George Zimmerman has publicly spoken out about his second-degree murder trial for the killing of unarmed teen Trayvon Martin, and despite receiving widespread backlash over the fatal shooting, he says that he has no regrets over the incident.
The 28-year-old sat down with Fox News' Sean Hannity alongside his defense attorney Mark O'Mara in Seminole County, Florida where he currently awaits trial. While he did apologize to the Martin family over the death of their son, he maintains that the killing was "all God's plan."
"I feel that it was all God's plan, and for me to second guess it or judge it," Zimmerman told Hannity before trailing off.
Hannity asked Zimmerman whether there is anything that he may have done differently that night that he shot and killed Martin, to which he responded "No, sir."
Zimmerman was released from jail for a second time on $1 million bond in July after his initial bond was revoked because a Florida judge discovered that he and his wife Shellie had lied to a judge about their finances.
The self-appointed neighborhood watchman, who is partly Caucasian and Hispanic, was charged with second-degree murder in April over the Feb. 26 shooting death of Martin, an African-American teenager.
Zimmerman claims that he shot Martin in self defense, but Martin's family maintain that their son was profiled and subsequently murdered by Zimmerman.
The case sparked national debates on race and various celebrities including Spike Lee and Al Sharpton called for nationwide rallies to protest after police failed to arrest Zimmerman immediately after the killing.
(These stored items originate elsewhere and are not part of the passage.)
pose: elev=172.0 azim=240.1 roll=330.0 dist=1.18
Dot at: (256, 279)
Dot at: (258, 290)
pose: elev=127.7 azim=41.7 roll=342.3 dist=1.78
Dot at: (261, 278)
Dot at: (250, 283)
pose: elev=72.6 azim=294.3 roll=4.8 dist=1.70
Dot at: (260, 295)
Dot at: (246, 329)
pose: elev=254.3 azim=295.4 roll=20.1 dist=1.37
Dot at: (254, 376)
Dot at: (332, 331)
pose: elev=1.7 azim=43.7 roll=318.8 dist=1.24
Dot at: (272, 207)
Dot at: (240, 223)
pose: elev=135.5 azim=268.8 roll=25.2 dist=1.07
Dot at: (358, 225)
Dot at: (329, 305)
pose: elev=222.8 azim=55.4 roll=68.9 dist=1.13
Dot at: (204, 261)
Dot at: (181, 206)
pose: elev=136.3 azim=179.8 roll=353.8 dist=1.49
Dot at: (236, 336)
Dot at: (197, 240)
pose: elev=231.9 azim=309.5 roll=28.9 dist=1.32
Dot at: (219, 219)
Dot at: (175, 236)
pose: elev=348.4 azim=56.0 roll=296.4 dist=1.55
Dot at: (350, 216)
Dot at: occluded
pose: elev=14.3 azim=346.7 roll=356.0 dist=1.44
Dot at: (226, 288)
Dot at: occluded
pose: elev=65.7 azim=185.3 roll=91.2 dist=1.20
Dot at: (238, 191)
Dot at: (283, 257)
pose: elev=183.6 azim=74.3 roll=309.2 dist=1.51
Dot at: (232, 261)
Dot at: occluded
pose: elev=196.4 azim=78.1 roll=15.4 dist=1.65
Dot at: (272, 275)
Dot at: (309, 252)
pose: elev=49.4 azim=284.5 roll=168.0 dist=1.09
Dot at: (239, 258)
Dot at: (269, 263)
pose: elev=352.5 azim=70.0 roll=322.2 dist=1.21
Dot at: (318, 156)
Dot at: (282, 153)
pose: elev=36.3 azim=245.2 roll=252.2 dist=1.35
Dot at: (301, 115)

He was eventually arrested two months after the killing when Special Prosecutor Angela Corey was able to review the case and establish the appropriate charges.
Zimmerman called on both Lee and Sharpton to apologize for what he described as "wrong" judgments he claims they both made about the case.
"I can't guess what their motives are. I would just ask for an apology. I mean, if I did something that was wrong, I would apologize," Zimmerman said.
Zimmerman said that he prays for the Martin family "daily" and says that he is "sorry" for their loss.
"I do wish that there was something, anything I could have done that would have put me in the position that I wouldn't have to take his life. I'm sorry that this happened. I hate to think that because of this incident, because of my actions, that it's polarized and divided America," he said.
On Monday Zimmerman's cousin, identified only as "witness 9" in prosecution records, accused him of sexually abusing her when they were both children over a 10-year period. She is expected to testify against him in the upcoming trial.